De lassitude, l’homme allait s’éloigner, mais un sifflement déchira l’air, et l’on vit la flèche du Sagittaire raser le sol, dardée vers le cœur de l’homme. Il se redressa, et resta paisiblement à attendre que la flèche eût atteint son but.

— Je meurs, dit-il avec calme. Il est bon pour moi, Leo, que tu aies chanté pendant quarante ans.

— As-tu peur ? dit Leo penché sur lui.

— Je suis un homme, et non un dieu, dit l’homme. Sans tes chants je me serais enfui. Ma tâche est faite, et je meurs sans montrer ma peur.

« Me voici fort bien récompensé, se dit Leo en lui-même. A présent que j’ai vu ce que produisent mes chants, je vais en chanter de meilleurs. »

Il chemina sur la route, rassembla sa petite foule d’auditeurs, et entama le chant de Virgo. Tout en chantant, il sentit sur la pomme de sa gorge le contact glacé de la patte du Crabe. Il leva la main, et se tut un instant, étouffé.

— Chante, Leo, dit la foule. Ta vieille chanson coule toujours aussi bien qu’autrefois.

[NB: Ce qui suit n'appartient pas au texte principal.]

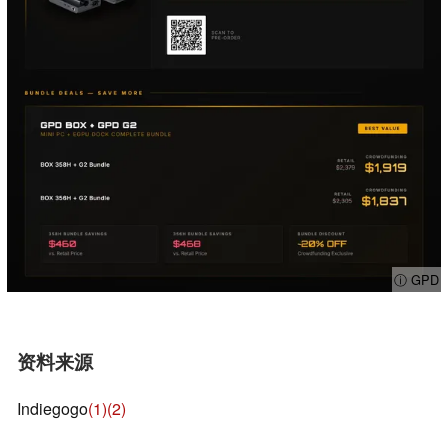
ⓘ GPD
资料来源
Indiegogo
(1)
(2)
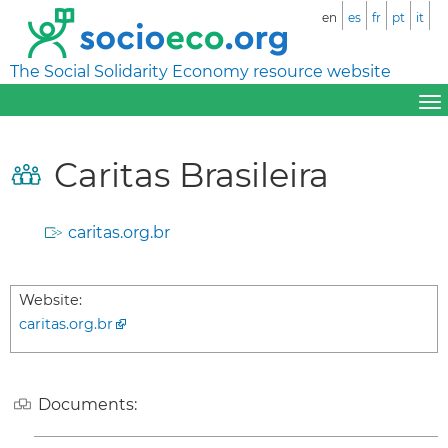
en
es
fr
pt
it
The Social Solidarity Economy resource website
Caritas Brasileira
caritas.org.br
Website:
caritas.org.br
Documents:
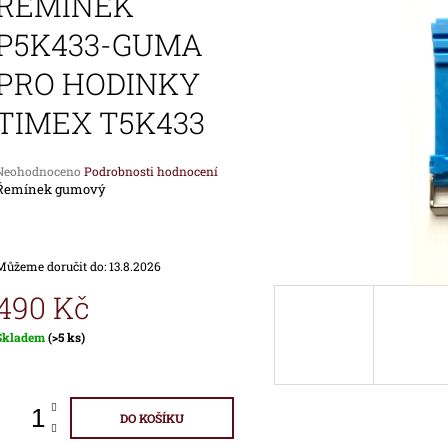
ŘEMÍNEK
1 690 Kč
1 890 Kč
P5K433-GUMA
PRO HODINKY
TIMEX T5K433
Průměrné
Neohodnoceno
Podrobnosti hodnocení
hodnocení
Řemínek gumový
produktu
e
,0
Můžeme doručit do:
13.8.2026
vězdiček.
490 Kč
Měrná
Skladem
(>5 ks)
ena:
DO KOŠÍKU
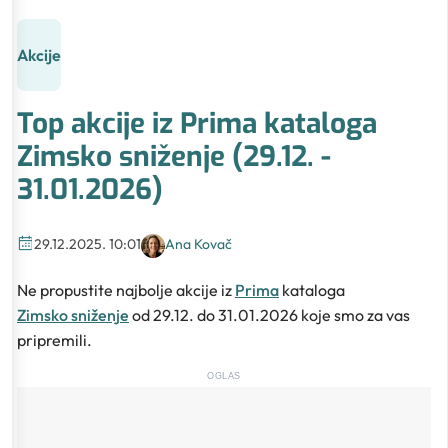
Akcije
Top akcije iz Prima kataloga
Zimsko sniženje (29.12. -
31.01.2026)
29.12.2025. 10:01
Ana Kovač
Ne propustite najbolje akcije iz
Prima
kataloga
Zimsko sniženje
od 29.12. do 31.01.2026 koje smo za vas
pripremili.
OGLAS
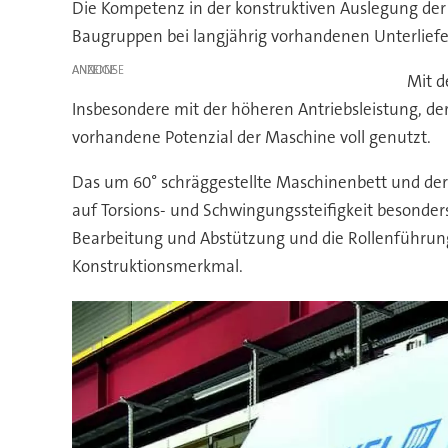
Die Kompetenz in der konstruktiven Auslegung de
Baugruppen bei langjährig vorhandenen Unterliefe
ANZEIGE
Mit d
Insbesondere mit der höheren Antriebsleistung, 
vorhandene Potenzial der Maschine voll genutzt.
Das um 60° schräggestellte Maschinenbett und der
auf Torsions- und Schwingungssteifigkeit besonder
Bearbeitung und Abstützung und die Rollenführunge
Konstruktionsmerkmal.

Le cœur étreint par la crainte glacée, Leo poursuivit résolument jusqu’au bout. Son chant terminé, il sentit l’étreinte se resserrer sur sa gorge. Il était vieux, il avait perdu Virgo, il se savait en train de perdre plus de la moitié de son aptitude à chanter, il pouvait à peine se traîner jusqu’aux foules décroissantes qui l’attendaient, et il ne distinguait plus les figures qui l’entouraient. Néanmoins il cria coléreusement au Crabe :

— Pourquoi viens-tu déjà me prendre ?

— Tu es né sous mon signe. Comment pourrais-je me dispenser de venir te prendre ? dit le Crabe avec lassitude, car tout être humain que tuait le Crabe lui avait posé la même question.